Adapt.tv, which was acquired in August 2013, "has a growth rate north of 60%," said CFO Karen Dykstra, and was one reason for the strong revenue growth in AOL's third-party platforms business.
While AOL may have emphasized building up its content in years past, with its acquisitions of the Huffington Post, TechCrunch and Engadget, it seems the focus has shifted to the other end: ad tech and programmatic. "We have the best content on one side, with best code and ability to scale on other side," Armstrong said. Now that the company's ad technology is mostly in place, the challenge is operationalizing these functions.
Armstrong said AOL is now "one of two players with a full stack like this," a reference to Google. While many publishers have to deal with a "technology tax" that takes almost half of ad revenue away, "Our premise has been to remove that to allow value to go to supply and demand side," giving advertisers a better ROI and AOL and publisher partners better returns.

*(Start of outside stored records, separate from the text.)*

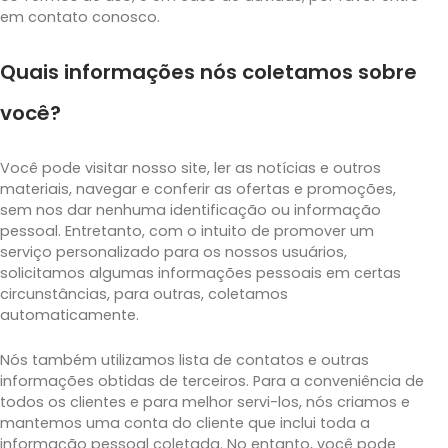
em contato conosco.
Quais informações nós coletamos sobre
você?
Você pode visitar nosso site, ler as notícias e outros
materiais, navegar e conferir as ofertas e promoções,
sem nos dar nenhuma identificação ou informação
pessoal. Entretanto, com o intuito de promover um
serviço personalizado para os nossos usuários,
solicitamos algumas informações pessoais em certas
circunstâncias, para outras, coletamos
automaticamente.
Nós também utilizamos lista de contatos e outras
informações obtidas de terceiros. Para a conveniência de
todos os clientes e para melhor servi-los, nós criamos e
mantemos uma conta do cliente que inclui toda a
informação pessoal coletada. No entanto, você pode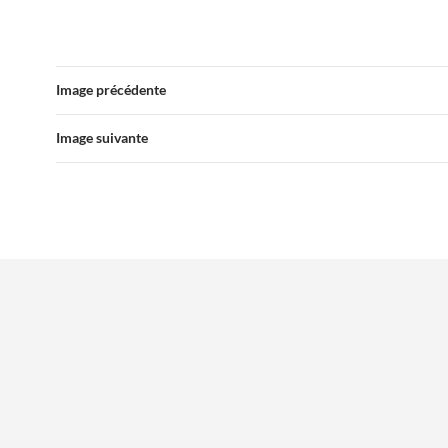
Image précédente
Image suivante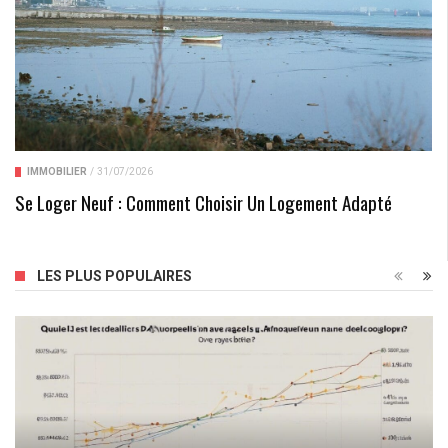
IMMOBILIER
/
31/07/2026
Se Loger Neuf : Comment Choisir Un Logement Adapté
LES PLUS POPULAIRES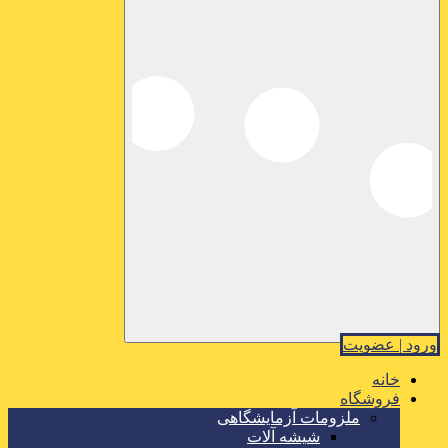
ورود | عضویت
خانه
فروشگاه
ملزومات آزمایشگاهی
شیشه آلات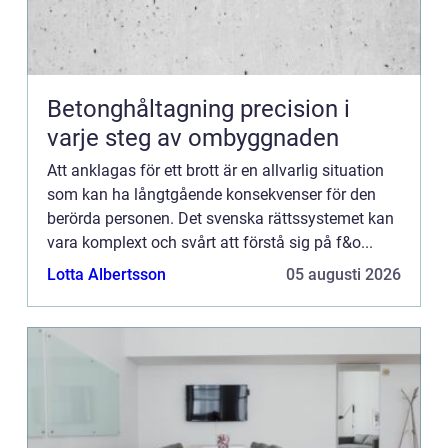
Betonghåltagning precision i
varje steg av ombyggnaden
Att anklagas för ett brott är en allvarlig situation
som kan ha långtgående konsekvenser för den
berörda personen. Det svenska rättssystemet kan
vara komplext och svårt att förstå sig på f&o...
Lotta Albertsson
05 augusti 2026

When asked about the trend of bringing programmatic buying in house, Armstrong instead focused on the different trend of agencies and brands taking ownership of their data. "Clients and agencies are getting organized around their data. You will have the largest one hundred advertisers with data solutions internally, and those will be plugged into the agency and publisher community. We're currently building our socket and plug for people to connect to our data and plug their date into our system, and we're in a strong position."

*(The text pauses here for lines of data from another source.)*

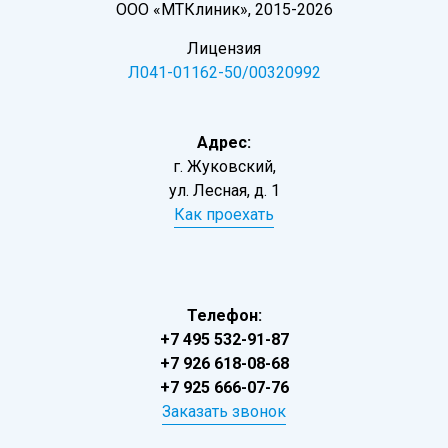
ООО «МТКлиник», 2015-2026
Лицензия
Л041-01162-50/00320992
Адрес:
г. Жуковский,
ул. Лесная, д. 1
Как проехать
Телефон:
+7 495 532-91-87
+7 926 618-08-68
+7 925 666-07-76
Заказать звонок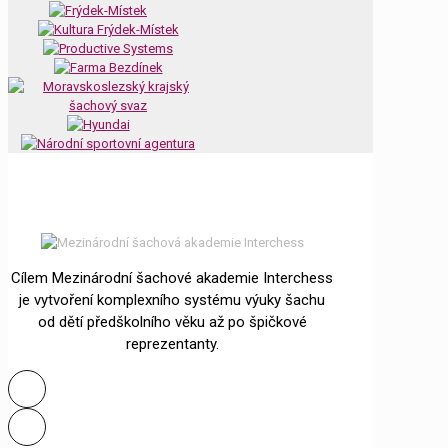
Cílem Mezinárodní šachové akademie Interchess
je vytvoření komplexního systému výuky šachu
od dětí předškolního věku až po špičkové
reprezentanty.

Armstrong sees the ad tech world as bracing for a wave of consolidation. "Our company’s take is that there are 200 ad tech companies, and it feels like there are going to be chairs for 25 to 30 over time. There’s going to be a wave of consolidation, in media and ad tech overall." One of those chairs, presumably, is for AOL. "If you look at our results vs. industry trends, what you see today is the new AOL. What we have built in the content business and programmatic ad tech business is something that is not replicable."